Transcript for Hoover Dam Construction, segment 11 of 17
It was on June sixth, nineteen thirty-three, that the first bucket of concrete was placed in the very lowest of the dam forms, one hundred and thirty-five feet below the level, where a few months previously had flowed the unchallenged Colorado River. What was to become the highest dam in the world began to rise from the impregnable rock of its foundation. As bucket after bucket of concrete was dumped into the forms, the plan of the structure became apparent and soon extended along its full six hundred and sixty feet dimension of thickness at the base.
Throughout the lower levels of the structure, concrete was placed from a trestle anchored to the Nevada wall of the canyon. The concrete was poured in keyed or interlocking columns, the design of which became more noticeable as the five foot layers or lifts in which the concrete was placed rose from level to level. As the work of placing progressed, the crews became expert in the handling of the equipment, and record-breaking daily pours were made, only to be surpassed by later achievements on this same structure.
The transit mixers were transported on trucks from the bed of which they could be removed and handled on the overhead cableways. These were used in the placement of concrete in the confined forms along the abutments, where the eight cubic yard buckets could not be handled. Selecting at random one bucket from among the hundreds of thousands that traveled from the canyon rim over the cableways and down into the dam forms, we see the typical operation from the time the bucket is picked up by the cableway on the canyon rim, swung out into mid-air over the gorge hundreds of feet above the forms, its tremendous weight of twenty-two tons riding easily and gracefully over the cable, as it is lowered into the forms with an ease and certainty seemingly out of proportion to its great bulk and tonnage. As the bucket descends, suspended at the end of hundreds of feet of cable strands, it is received at the forms, the safety locks unlatched, the signal given, and eight more cubic yards of concrete added to the dam's bulk. Concrete was compacted into the forms by mechanical vibration, the application of which insured dense compression against adjacent surfaces.

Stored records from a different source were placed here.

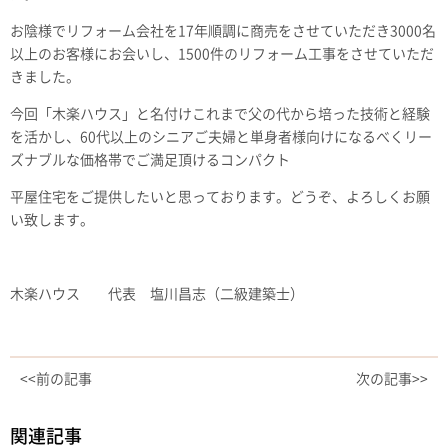
お陰様でリフォーム会社を17年順調に商売をさせていただき3000名
以上のお客様にお会いし、1500件のリフォーム工事をさせていただ
きました。
今回「木楽ハウス」と名付けこれまで父の代から培った技術と経験
を活かし、60代以上のシニアご夫婦と単身者様向けになるべくリー
ズナブルな価格帯でご満足頂けるコンパクト
平屋住宅をご提供したいと思っております。どうぞ、よろしくお願
い致します。
木楽ハウス 代表 塩川昌志（二級建築士）
<<前の記事
次の記事>>
関連記事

Workmen were carried from the canyon rim to the dam forms by way of the inclined skidway, or monkey slide as it was called, which operated through the Nevada abutment excavation.
Boulder Dam laborers represented a fair cross-section of the American working class, and many stayed on the job during the entire period of construction. With an ambitious progress schedule to meet and with work going forward under all conditions at all seasons of the year without cessation, rain or shine, both day and night, within a year less four days, two million of the three and one quarter million cubic yards of the dam's total volume had been placed in the forms, and Boulder Dam had risen to an impressive height, already having taken its place as one of the wonders of the West and a tourist attraction of prime importance.